Darryn Bonthuys reviews the latest of the Aliens vs. Predator shooter/stalker games.
Aliens, Predators and Colonial Space Marines, all thrown together on one remote planet. What could possibly go wrong?
Back in the hands of able developer Rebellion, the overall story of AVP revolves around three different viewpoints. The Predators are angry that their holy hunting ground has been invaded by the humans, the Xenomorph are angry that they‘ve been used for experiments, and the humans are blissfully unaware of the bad karma that is about to befall them.
With differing stories comes differing play styles. The Marine campaign plays like a survival horror game mixed in with standard First Person Shooter mechanics. It‘s nothing special, and feels quite average in comparison to the other campaigns. You‘ll still have access to your mobile radar, with the iconic ping sounds guaranteed to raise a few hairs on the back of your neck.
With that said, players would be forgiven for thinking that the Xenomorph and Predator missions would provide more excitement.
While play styles for the Predator and Xenomorph are radically different, so is the learning hurdle. Xenomorphs play mostly like their celluloid counterparts, fast and sneaky, as well as being more fragile than porcelain.

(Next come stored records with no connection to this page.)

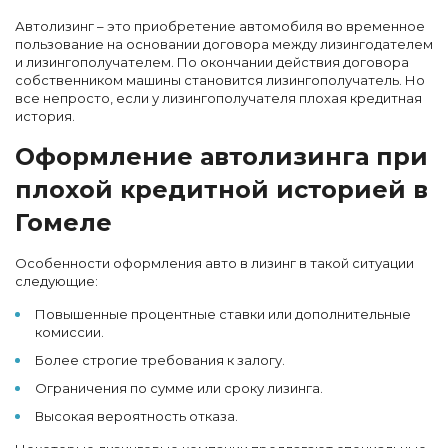
Автолизинг – это приобретение автомобиля во временное
пользование на основании договора между лизингодателем
и лизингополучателем. По окончании действия договора
собственником машины становится лизингополучатель. Но
все непросто, если у лизингополучателя плохая кредитная
история.
Оформление автолизинга при
плохой кредитной историей в
Гомеле
Особенности оформления авто в лизинг в такой ситуации
следующие:
Повышенные процентные ставки или дополнительные
комиссии.
Более строгие требования к залогу.
Ограничения по сумме или сроку лизинга.
Высокая вероятность отказа.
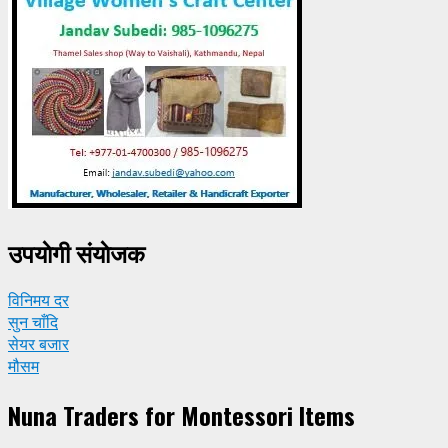
उपयाेगी संयाेजक
विनिमय दर
सुन चाँदि
सेयर बजार
मौसम
Nuna Traders for Montessori Items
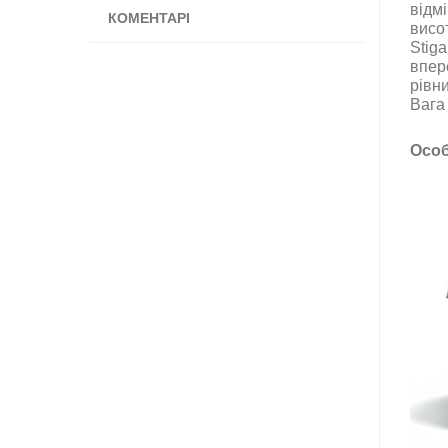
відм
КОМЕНТАРІ
висот
Stig
впер
рівн
Вага 
Особ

Head massage: a relaxing way to go.

Mastering their movement might result in nausea at first, but once their abilities have been honed, the lethal killing machines can take out most enemies with ease. Xenomorph attacks consist of using their entire bodies, from impaling people from behind with their tail to the sweet sound a victim makes when Xenos bring out their second mouth.
The Predator experience is a mixed bag on the other hand. You‘ll still have access to your cloaking field, and players can cause distractions that make soldiers go out on patrol on their own, but the actual combat isn‘t as well implemented.

Predators favour their wrist blades, and when engaging enemies by slashing at them, the screen rocks violently enough to cause a seizure. The iconic shoulder cannon is under-utilised in favour of these blade attacks, as the energy it requires leaves little left for the cloaking field, resulting in quick death by trigger happy marines.
One aspect of the game that won‘t disappoint however is the gore. From the brutal dismemberments of marines to the actual act of ripping a man‘s head and spine out of his body so that you can pass a retinal scan, AVP goes the whole ten yards when it comes to violence.
While the graphics are nothing special in AVP, they do an adequate enough job in representing each characters unique viewpoint. From the standard HUD of the Marine to the eerie Xenomorph vision that hunts targets by scent, or even the inside of the Predator mask that keeps track of damage and ammo, each player can be certain of which race they‘re playing as.
It may seem like a step backwards for the series, but its still a solid game that will appeal to the fans, despite the flaws.